Can you copy the rows, starting at the line containing "Document page, 1654x1241 pixels." and ending after the line containing "picture [0, 0, 1654, 1241]", with "elements" replaced by "components" and everything else unchanged?

■ GIVEN DATA
===============

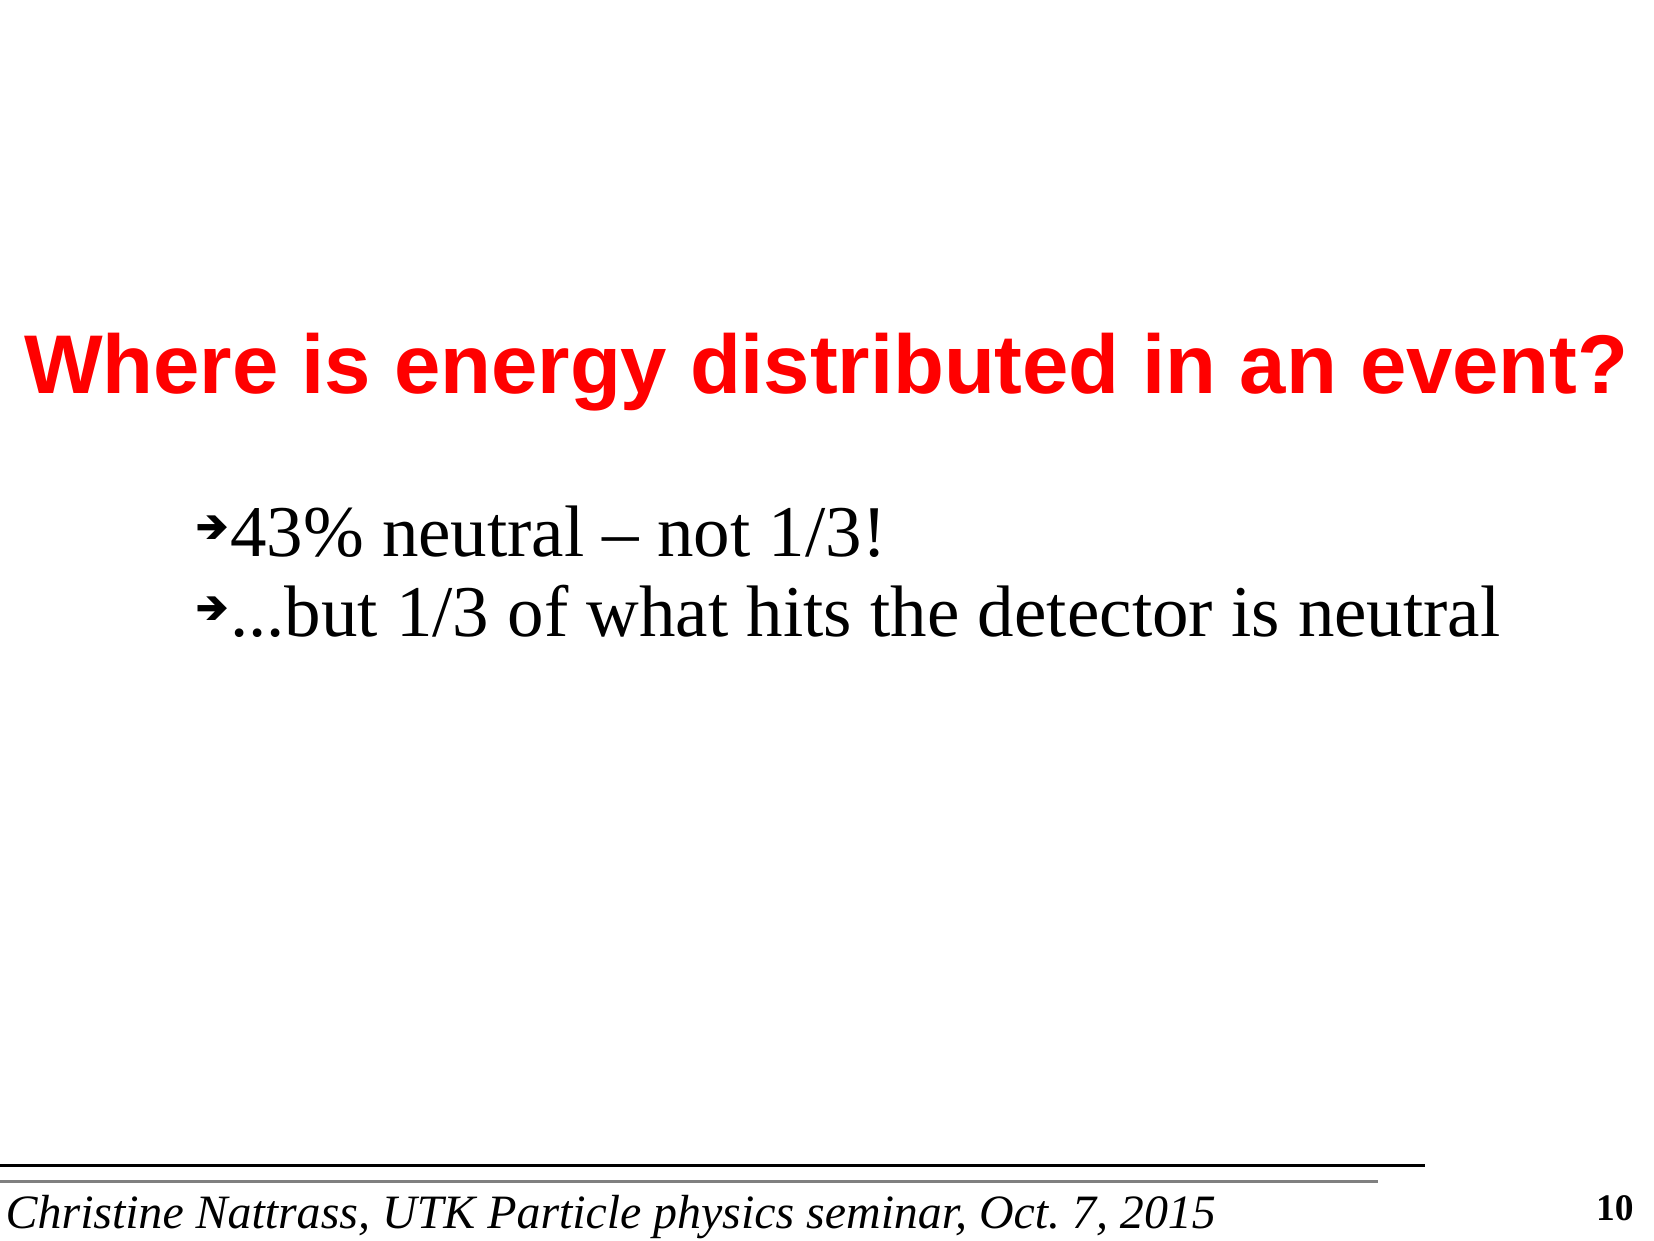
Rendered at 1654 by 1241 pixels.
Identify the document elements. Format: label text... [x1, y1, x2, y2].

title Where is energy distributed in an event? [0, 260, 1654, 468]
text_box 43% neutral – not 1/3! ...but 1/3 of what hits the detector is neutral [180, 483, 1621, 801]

===============

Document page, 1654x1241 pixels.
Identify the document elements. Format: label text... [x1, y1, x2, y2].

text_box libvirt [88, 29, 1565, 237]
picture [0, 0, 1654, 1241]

===============

■ RESPONSE
Document page, 1654x1241 pixels.
Identify the document components. Format: label text... [x1, y1, x2, y2].

text_box libvirt [88, 29, 1565, 237]
picture [0, 0, 1654, 1241]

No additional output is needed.